Photo: Aldrich, Beatrice (uploader)

 I heard somebody say the other day that voting a straight ticket was a threat to democracy.


               It’s not.


               It’s an exercise of democracy.


               Your casting of your ballot, in whatever way and for whatever reason, is democracy. It is an exercise of your freedom your way, and the criteria you use, or the habits you have are your business. There is not a right way or a wrong way, there is only your way – that’s the way freedom operates.


               If you vote for someone because they belong to your party, or your race, or your religion, that’s your business. If you cast your ballot based on one issue, or because you personally like a candidate, or because you flipped a coin, it doesn’t matter – the democracy, the exercise of freedom, is in your action, not your motive. You got to vote, and how you do it is your business.


               Maybe you want to study issues and listen to debates and read resumes, or maybe you want to see which TV ads you like, or what party a candidate belongs to. We’re all different, but we’re all entitled to a ballot, and how we use it, or if we use it at all, is our business and none of anyone else’s.


               That’s the American way.


               That’s the free way.


               And there’s nothing wrong with a straight ticket. In fact, casting all one’s votes for candidates of the same party is by far the most common form of voting in the United States. Is that because we’re a bunch of idiots who don’t think through the issues? Are we using the franchise unintelligently?


               Not at all. We’re just using common sense.


               Because like Aesop said 2,500 years ago: Birds of a feather flock together.


               Political parties exist not primarily for faction, but for philosophy. We belong to parties not because of math, trying to cobble together a majority coalition, but because of belief, to ally with people whose views reflect our own and whose priorities for the governance of our communities and country are like ours.


               That’s not a bad thing, that’s a good thing. And it typically serves well our constitutional system and national governance.


               In a country where we believe in the rule of law and tend to support principles over personalities, the actual individual for whom we vote is less important than the policies for which that person stands. In a constitutional system that demands coalition, consensus, or compromise to pass and sign a law, I want my elected representative – executive or legislative – to pull the rope in the direction I favor, to be part of the majority to which I philosophically belong. You can be the nicest and best person on the planet, but if you advocate something I oppose, I’m not going to vote for you. And you can be the biggest jerk, but if you back stuff I believe in, I’m going to vote for you.

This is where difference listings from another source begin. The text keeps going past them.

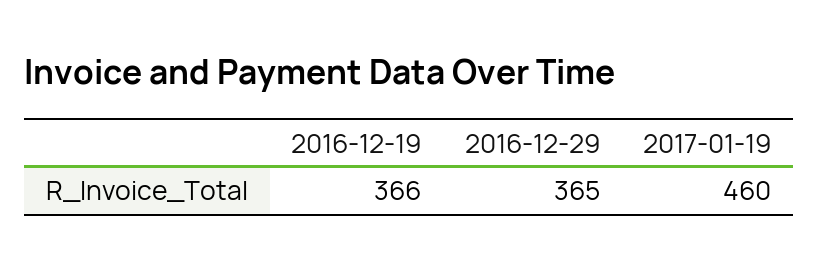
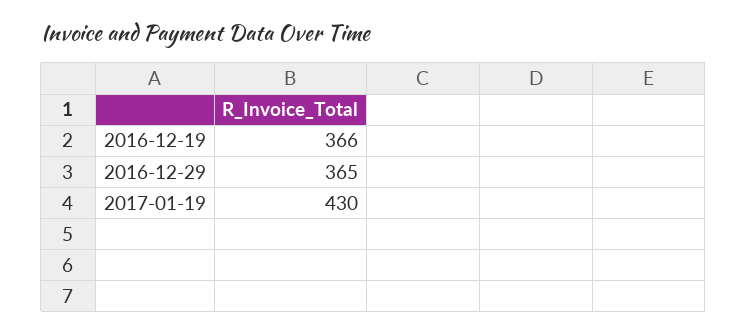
  {
    "2016-12-19": 366,
    "2016-12-29": 365,
-   "2017-01-19": 460
+   "2017-01-19": 430
  }

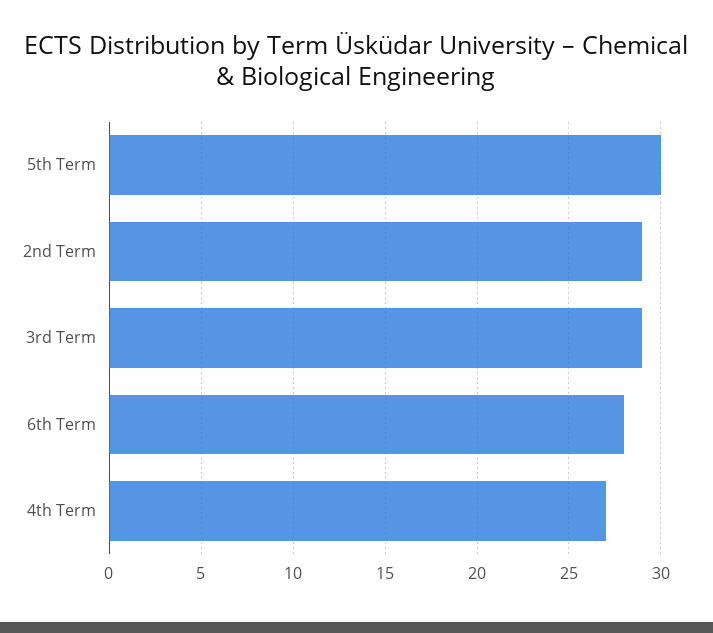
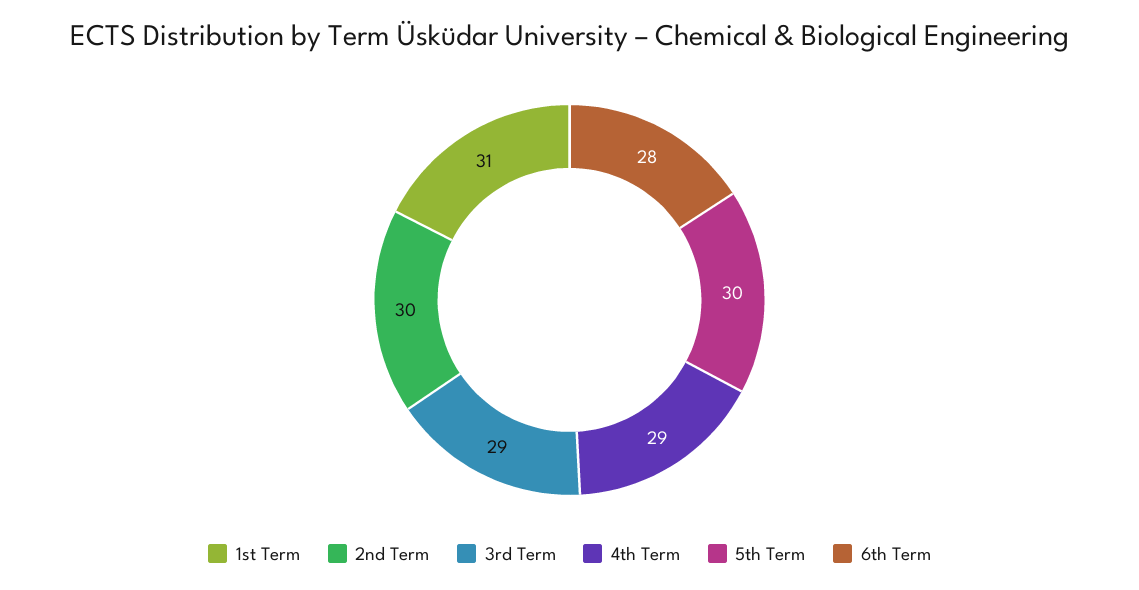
  {
    "5th Term": 30,
-   "2nd Term": 29,
+   "2nd Term": 30,
    "3rd Term": 29,
    "6th Term": 28,
-   "4th Term": 27
+   "4th Term": 29,
+   "1st Term": 31
  }

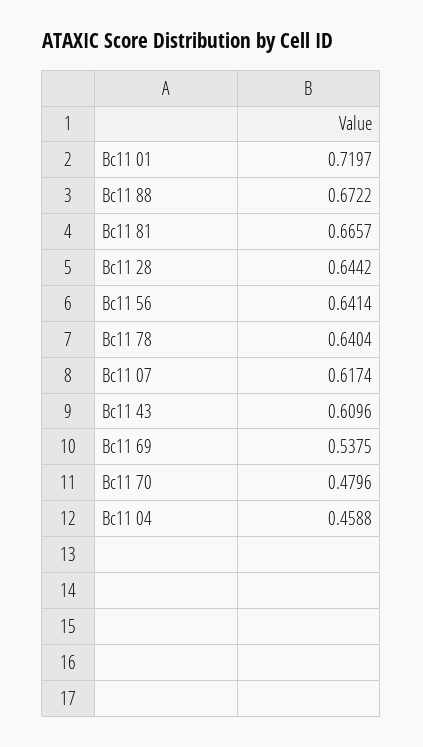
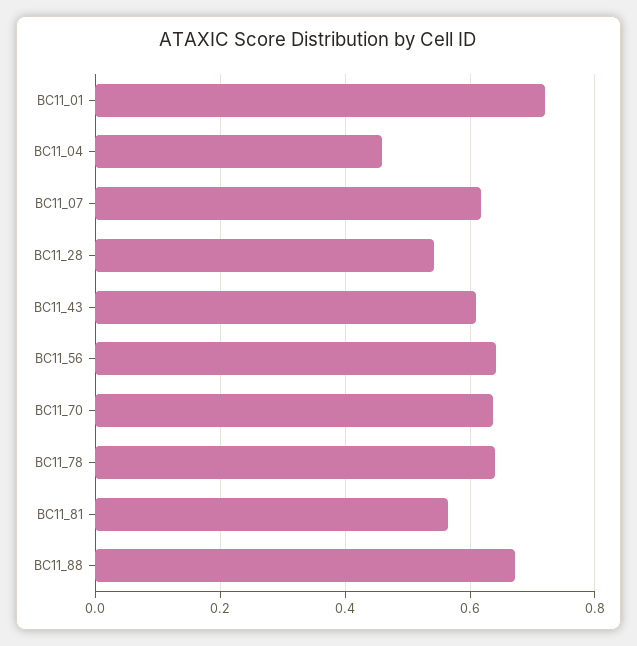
  {
    "Bc11 01": 0.7197,
    "Bc11 88": 0.6722,
-   "Bc11 81": 0.6657,
+   "Bc11 81": 0.56,
-   "Bc11 28": 0.6442,
+   "Bc11 28": 0.54,
    "Bc11 56": 0.6414,
    "Bc11 78": 0.6404,
    "Bc11 07": 0.6174,
    "Bc11 43": 0.6096,
-   "Bc11 69": 0.5375,
-   "Bc11 70": 0.4796,
+   "Bc11 70": 0.64,
    "Bc11 04": 0.4588
  }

There’s nothing wrong with that.


And in a society where issues are often clear and polarized, voting a straight ticket only makes sense.


If transgender rights are a big deal for you, if you want books in elementary schools normalizing gender fluidity, then you should vote Democrat – no matter who the candidate is. A Democrat will facilitate your interests on this issue, and a Republican will frustrate them. Same thing if you want the government to fund abortion, or impose rigid climate-change restrictions, or restrict the private ownership of guns, or redistribute wealth, or fight what you perceive to be structural racism and white supremacy.


Likewise, if you believe in smaller government and freer people, you should vote Republican. If you are bothered by onerous taxes and regulations, or the defunding of police, or the weakening of our military, or the crime on our streets, or the picking of winners and losers through favoritism and affirmative action, or the suppression of what you believe to be your Second Amendment rights – then you would be a fool to vote for a Democrat.


Democrats stand for one thing and Republicans stand for another. That’s a reflection of the general philosophical differences innate to humankind and which have been part of the American political scene since the days of George Washington.


People belong to political parties for a reason. Party membership reflects a choice, a statement of belief, and an identification of principle. And that’s true not just for voters, but – more importantly – for candidates. The people who put themselves forward to be our representatives and leaders are telling us who they are by the party with which they have chosen to affiliate. It’s like the list of ingredients on a product label, it helps us know what we do or don’t want.


Party affiliation, and even voting a straight ticket, are not obstacles to democracy, they are a facilitation of democracy. They let a nation of hard-working people with busy lives know in shorthand where candidates stand.


And they let a nation of candidates know where the people stand.


There are wonderful people on both sides of the partisan line, and there are snakes on both sides of the partisan line. That’s just life. And that’s part of the reason why most of us vote for principles, not people.


And by and large, we find our principles reflected in a political party, and we vote for that political party.


That doesn’t threaten democracy, it exercises it.